Sharma might be too young now, but by the time someone like Ed came along to fondle those breasts, you could be certain her mother would have explained the experience to her. Sharma would never feel guilty if her body responded, responded … Responded how? Jana wanted to say
normally.

Sharma wasn't here. Marilyn wasn't here. Dr. Waters would only be here if she let him in. The dim fluorescent light hummed and flickered over the counter, reminding her that Ed was the only person in the room with her. There was nothing to be afraid of. If Jana could say the words, all the fear would vanish. “The only thing that was wrong, perhaps, was that I was too insecure to trust my enjoyment. Maybe it was a form of self-punishment: mentally I was pleading with my parents, ‘Take me out of camp, even though I haven't told you what happened, and I promise never to enjoy being touched or kissed again.' Is such a thing possible?”
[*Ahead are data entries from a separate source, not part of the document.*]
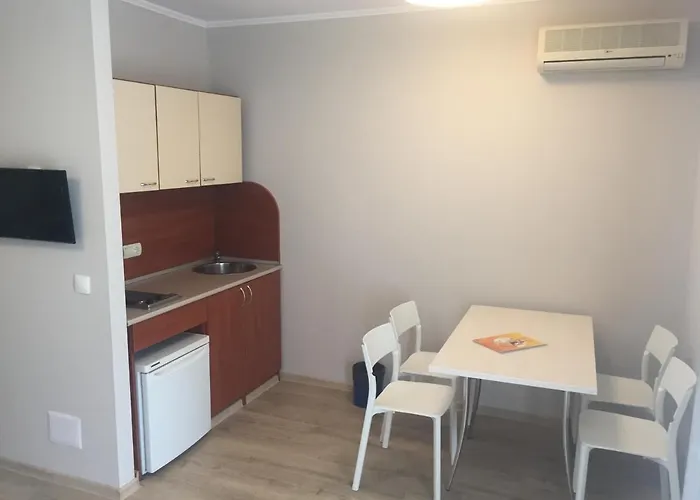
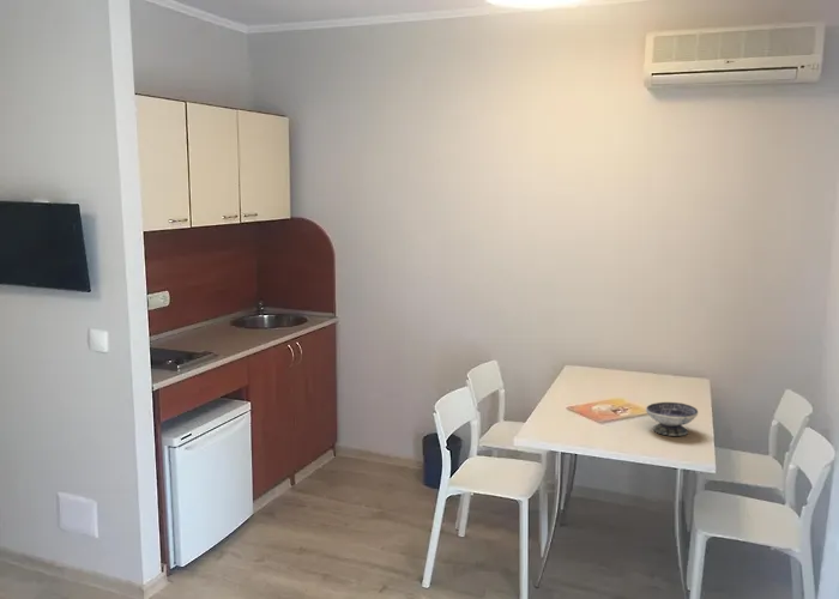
+ bowl [645,401,699,437]
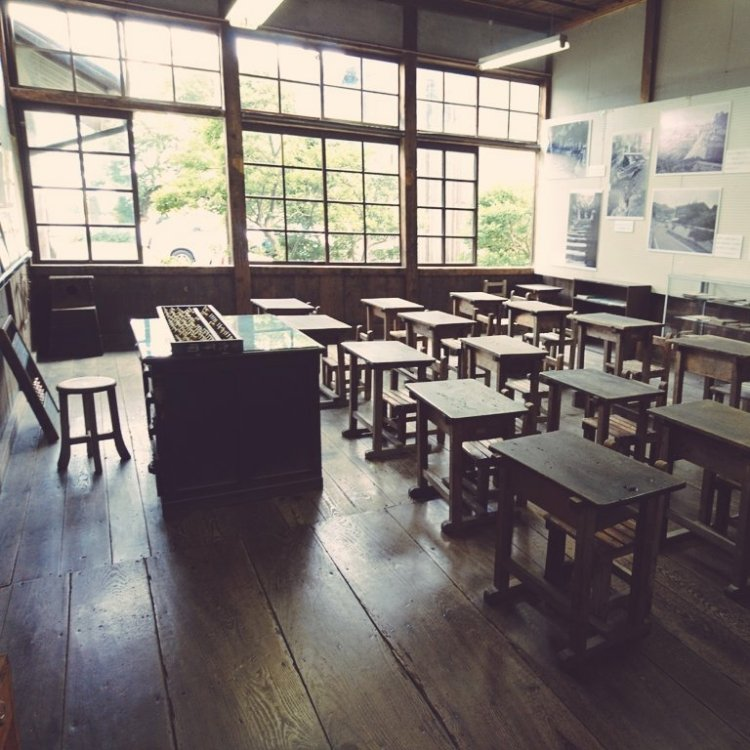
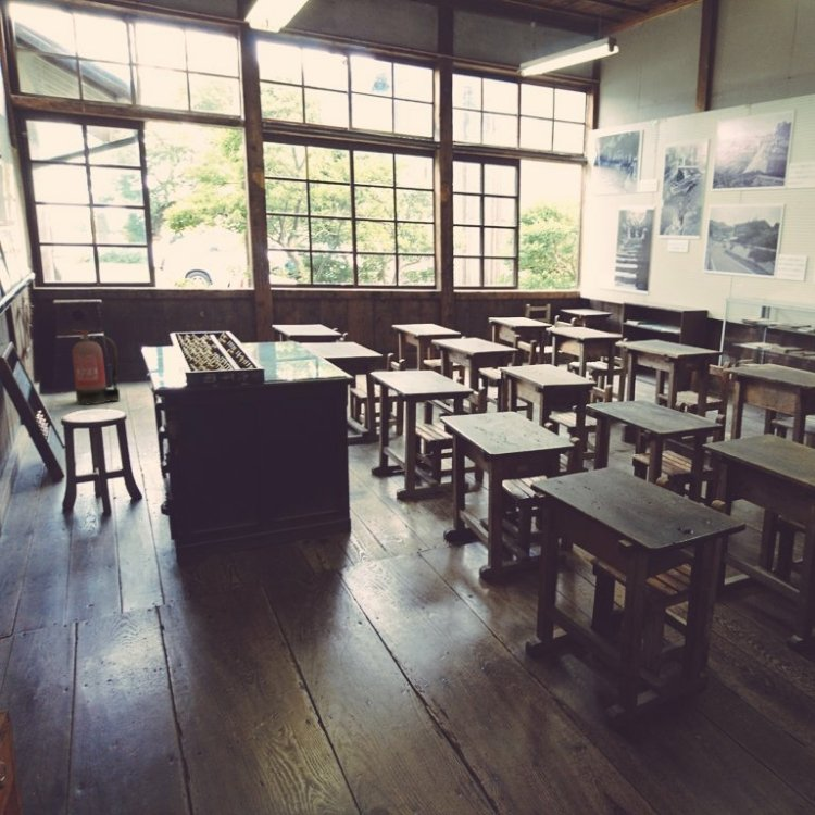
+ fire extinguisher [72,329,121,406]
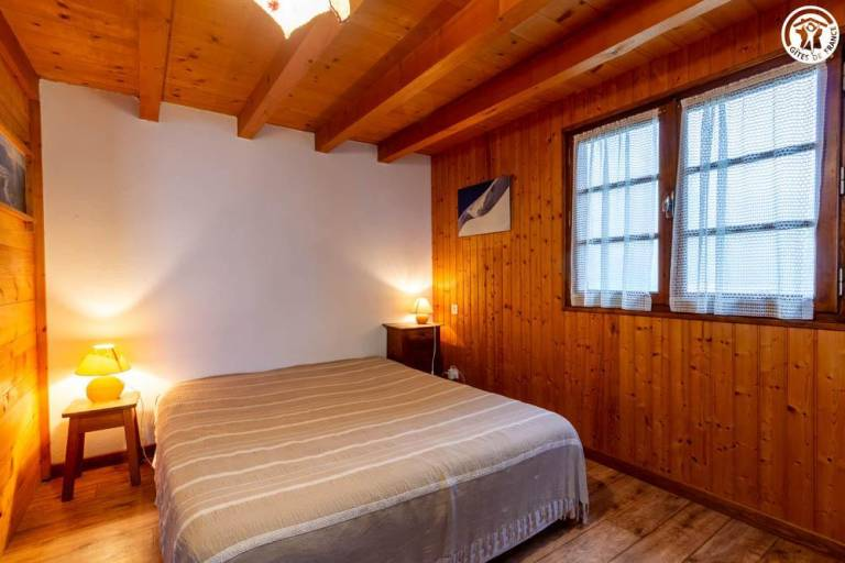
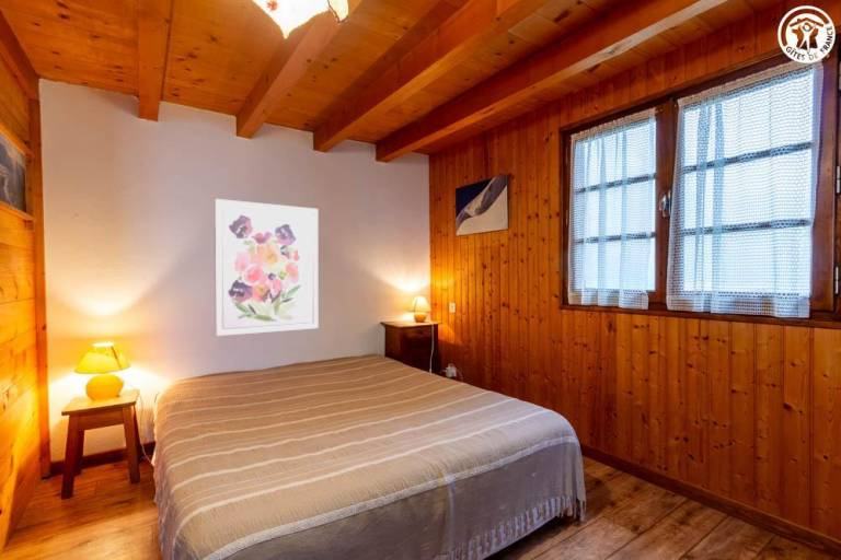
+ wall art [214,198,319,337]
Ed slid his chair back. Stared at her. Suddenly her face became grained with age. Her jaw seemed to move on its own, like a Charlie McCarthy puppet. “Well, he started it, with his ‘don't ever tell anyone about what we do here.' How was I supposed to react? He frightened me. And I was even more frightened, I think, because I enjoyed the experience, while he was hinting that it was forbidden.”

Ed stood behind her now, gently massaging her shoulders. “Hey, take it easy. It's all right to realize that.” He bent over and pressed his cheek against hers. “Everything's okay now. I'm not that doctor.” Hugging her, feeling her close to him, made her real again. “You're upset today, that's all,” he continued softly. “You're still feeling the effects of Dr. Barbash's examination. I know how hard it must be for you. Honest, I know.”

Jana was on her feet, returning his hug, letting her body make itself small in the folds of her lover's. This was the comfort she had wanted from her parents, making the world right again. But she'd never even let them know what happened.

Jana massaged both temples at once with a paint-stained hand, then drew her fingers slowly and firmly along her forehead until they met in the center. She was working with oil, which meant she had to keep the windows open—ever since she started getting sinus headaches three years ago, she'd become sensitive to the fumes. She'd also fallen asleep with her head on Ed's chest last night, inhaling the stale odor of his cigarettes, which didn't help her sinuses any. It was too cold to think straight, but she kept layering colors on the painting in front of her, determined to torture herself.

A postcard of Matisse's
Odalisque with Magnolias
was tacked to the top of her easel, and Jana had spent the past two days trying to merge those lines with her mirror-image. “I'll bet a woman that large would be easy for Dr. Barbash to examine,” she thought wryly as she extended the stomach curve. Oh, screw it! She'd tacked that postcard up to remind her of Ed's grace, not to torment herself with fat-woman imagery. But there was no use kidding herself—if Ed had been fat when she'd met him, she'd probably have used his physique as an excuse to reject him.